Livelock: A situation in which two or more processes continuously change their states in response to changes in the other process(es) without doing any useful work:

For example , consider two processes each waiting for a resource the other has but waiting in a non-blocking manner. When each learns they cannot continue they release their held resource and sleep for some times, then they retrieve their original resource followed by trying to the resource the other process held, then left, then reacquired. Since both processes are trying to cope (just badly), this is a livelock.

Starvation: A situation in which a runnable process is overlooked indefinitely by the scheduler; although it is able to proceed, it is never chosen.

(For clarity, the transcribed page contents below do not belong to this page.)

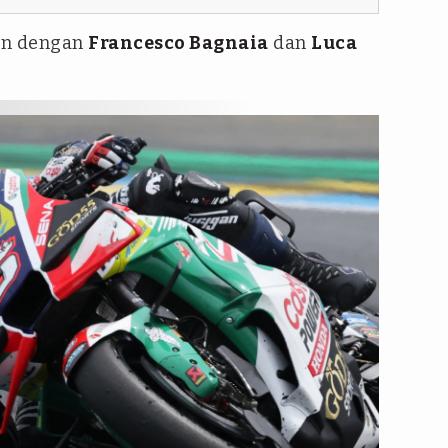
kan dengan
Francesco Bagnaia
dan
Luca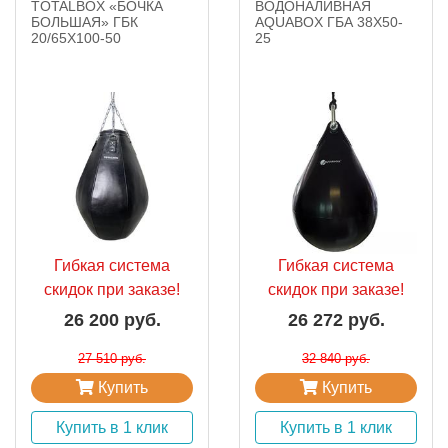
TOTALBOX «БОЧКА
ВОДОНАЛИВНАЯ
БОЛЬШАЯ» ГБК
AQUABOX ГБА 38X50-
20/65Х100-50
25
Гибкая система
Гибкая система
скидок при заказе!
скидок при заказе!
26 200 руб.
26 272 руб.
27 510 руб.
32 840 руб.
Купить
Купить
Купить в 1 клик
Купить в 1 клик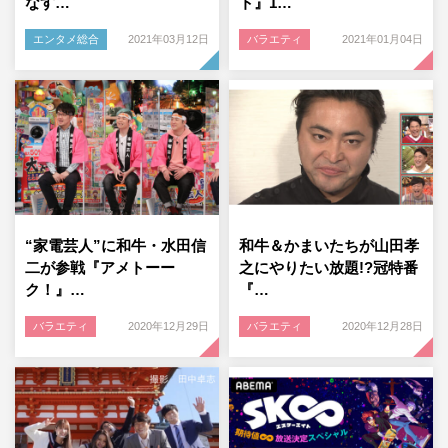
なす…
ト』1…
エンタメ総合
2021年03月12日
バラエティ
2021年01月04日
“家電芸人”に和牛・水田信
和牛＆かまいたちが山田孝
二が参戦『アメトーー
之にやりたい放題!?冠特番
ク！』…
『…
バラエティ
2020年12月29日
バラエティ
2020年12月28日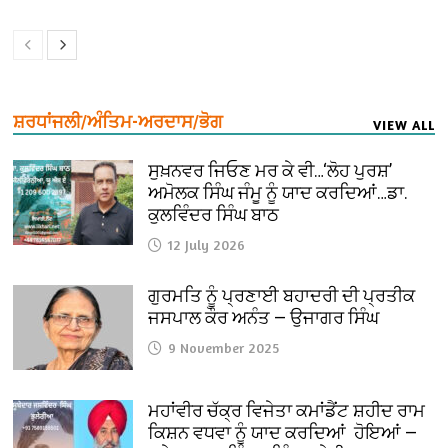
ਸ਼ਰਧਾਂਜਲੀ/ਅੰਤਿਮ-ਅਰਦਾਸ/ਭੋਗ
VIEW ALL
ਸੁਖ਼ਨਵਰ ਜਿਓਣ ਮਰ ਕੇ ਵੀ…‘ਲੋਹ ਪੁਰਸ਼’
ਅਮੋਲਕ ਸਿੰਘ ਜੰਮੂ ਨੂੰ ਯਾਦ ਕਰਦਿਆਂ…ਡਾ.
ਕੁਲਵਿੰਦਰ ਸਿੰਘ ਬਾਠ
12 July 2026
ਗੁਰਮਤਿ ਨੂੰ ਪ੍ਰਣਾਈ ਬਹਾਦਰੀ ਦੀ ਪ੍ਰਤੀਕ
ਜਸਪਾਲ ਕੌਰ ਅਨੰਤ — ਉਜਾਗਰ ਸਿੰਘ
9 November 2025
ਮਹਾਂਵੀਰ ਚੱਕ੍ਰ ਵਿਜੇਤਾ ਕਮਾਂਡੈਂਟ ਸ਼ਹੀਦ ਰਾਮ
ਕਿਸ਼ਨ ਵਧਵਾ ਨੂੰ ਯਾਦ ਕਰਦਿਆਂ ਹੋਇਆਂ —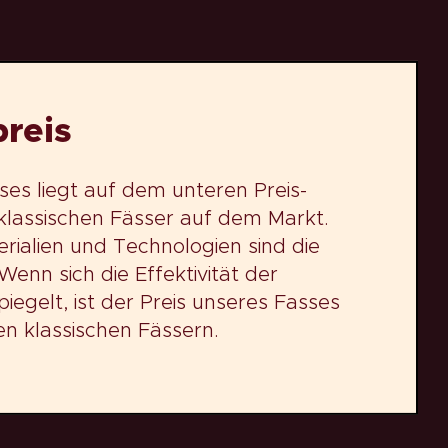
reis
ses liegt auf dem unteren Preis-
klassischen Fässer auf dem Markt.
ialien und Technologien sind die
enn sich die Effektivität der
iegelt, ist der Preis unseres Fasses
en klassischen Fässern.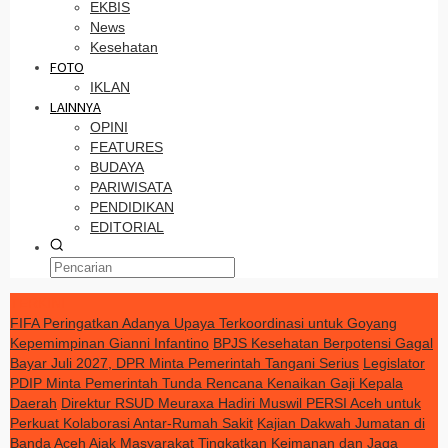
EKBIS
News
Kesehatan
FOTO
IKLAN
LAINNYA
OPINI
FEATURES
BUDAYA
PARIWISATA
PENDIDIKAN
EDITORIAL
TERKINI
FIFA Peringatkan Adanya Upaya Terkoordinasi untuk Goyang
Kepemimpinan Gianni Infantino
BPJS Kesehatan Berpotensi Gagal
Bayar Juli 2027, DPR Minta Pemerintah Tangani Serius
Legislator
PDIP Minta Pemerintah Tunda Rencana Kenaikan Gaji Kepala
Daerah
Direktur RSUD Meuraxa Hadiri Muswil PERSI Aceh untuk
Perkuat Kolaborasi Antar-Rumah Sakit
Kajian Dakwah Jumatan di
Banda Aceh Ajak Masyarakat Tingkatkan Keimanan dan Jaga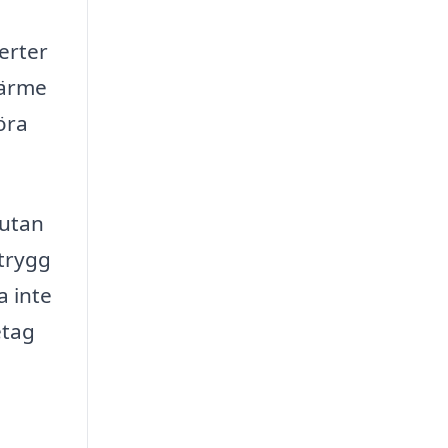
erter
värme
öra
 utan
trygg
a inte
etag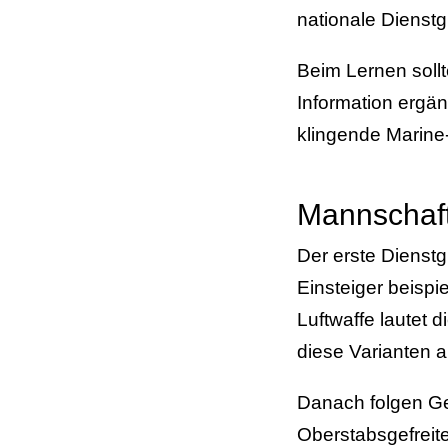
nationale Dienst
Beim Lernen soll
Information ergän
klingende Marin
Mannschaft
Der erste Dienstg
Einsteiger beispi
Luftwaffe lautet 
diese Varianten 
Danach folgen Gef
Oberstabsgefreite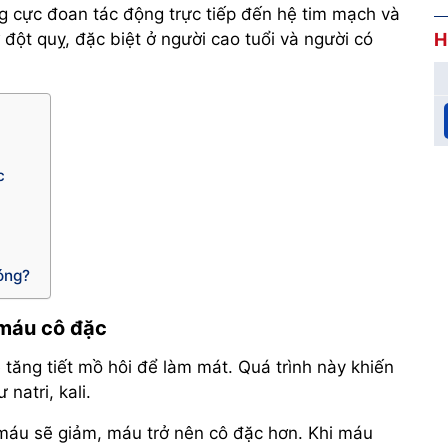
ng cực đoan tác động trực tiếp đến hệ tim mạch và
đột quỵ, đặc biệt ở người cao tuổi và người có
H
c
óng?
 máu cô đặc
 tăng tiết mồ hôi để làm mát. Quá trình này khiến
natri, kali.
máu sẽ giảm, máu trở nên cô đặc hơn. Khi máu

For example , consider three processes (P1, P2, P3) each require periodic access to resource R. Consider the situation in which P1 is in possession of the resource, and both P2 and P3 are delayed, waiting for that resource. When P1 exits its critical section, either P2 or P3 should be allowed access to R. Assume that the OS grants access to P3 and that P1 again requires access before P3 completes its critical section. If the OS grants access to P1 after P3 has finished, and subsequently alternately grants access to P1 and P3, then P2 may indefinitely be denied access to the resource, even though there is no deadlock situation.